*ABOUT THIS EXERCISE*.
Only the lines from the one bearing "scroll(196, 151, down, 1)" through the end of the entries should be output, exactly as they stand, and pictures should be skipped.

*RECORDS*.

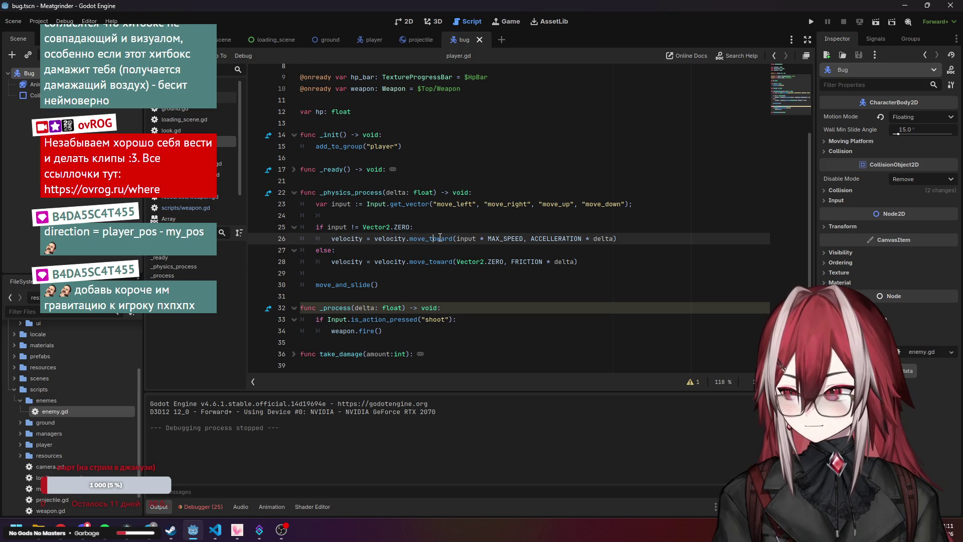
mouse_move(440, 238)
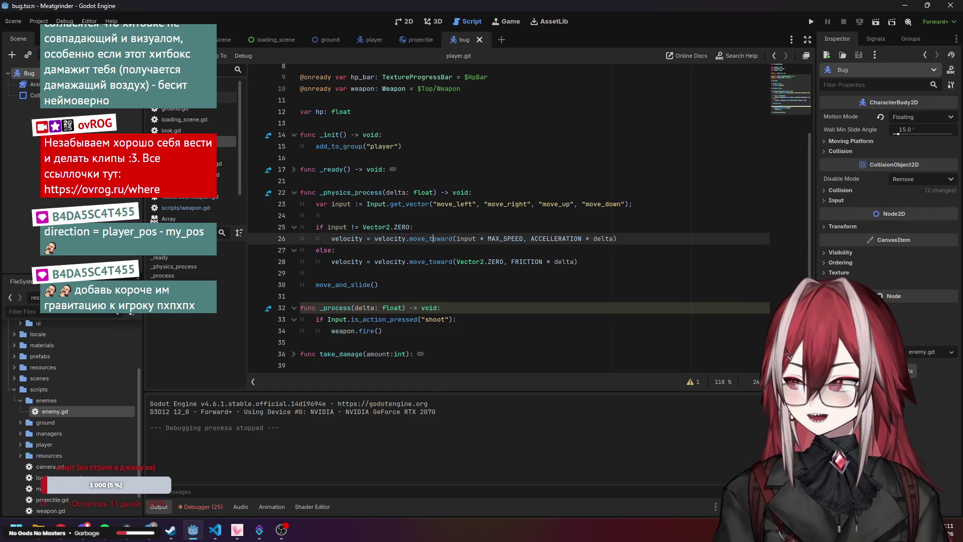
Look through the projectile, weapon data and weapon scripts
click(196, 153)
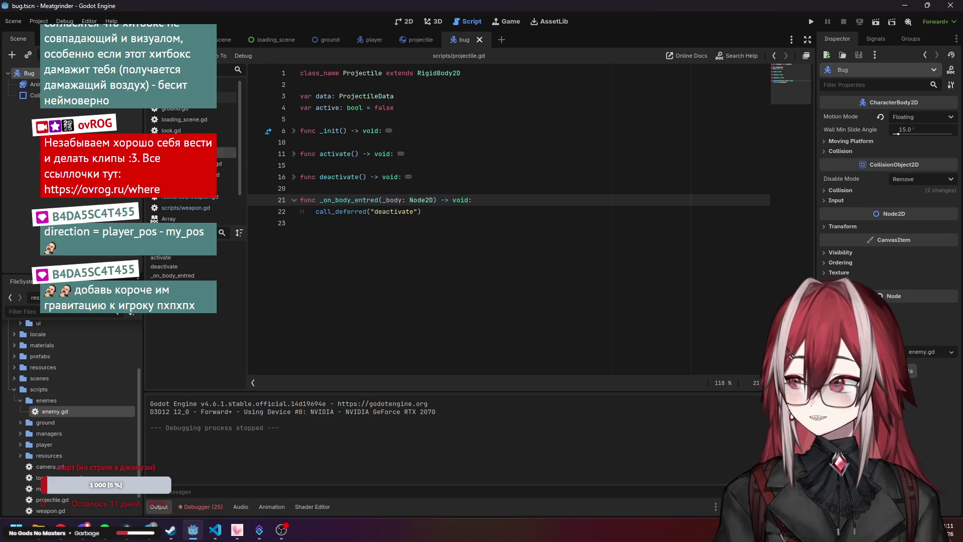
scroll(196, 151, down, 1)
click(190, 174)
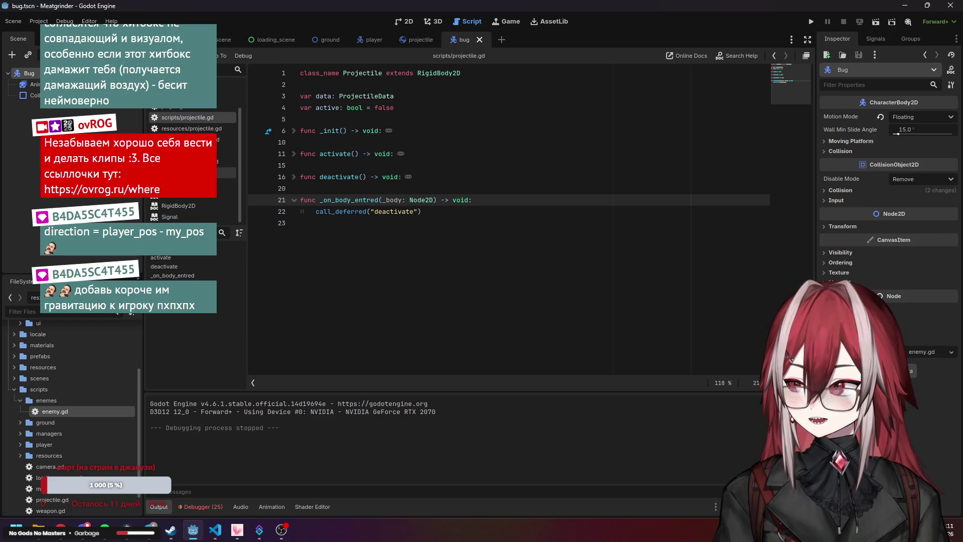
click(191, 161)
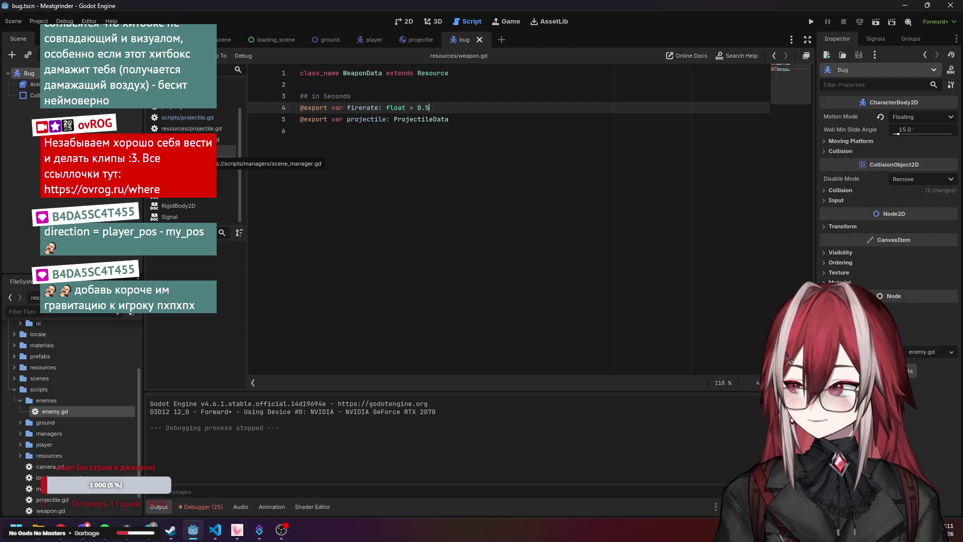
click(226, 172)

*WRITTEN RESPONSE*.
scroll(196, 151, down, 1)
click(190, 174)
click(191, 161)
click(226, 172)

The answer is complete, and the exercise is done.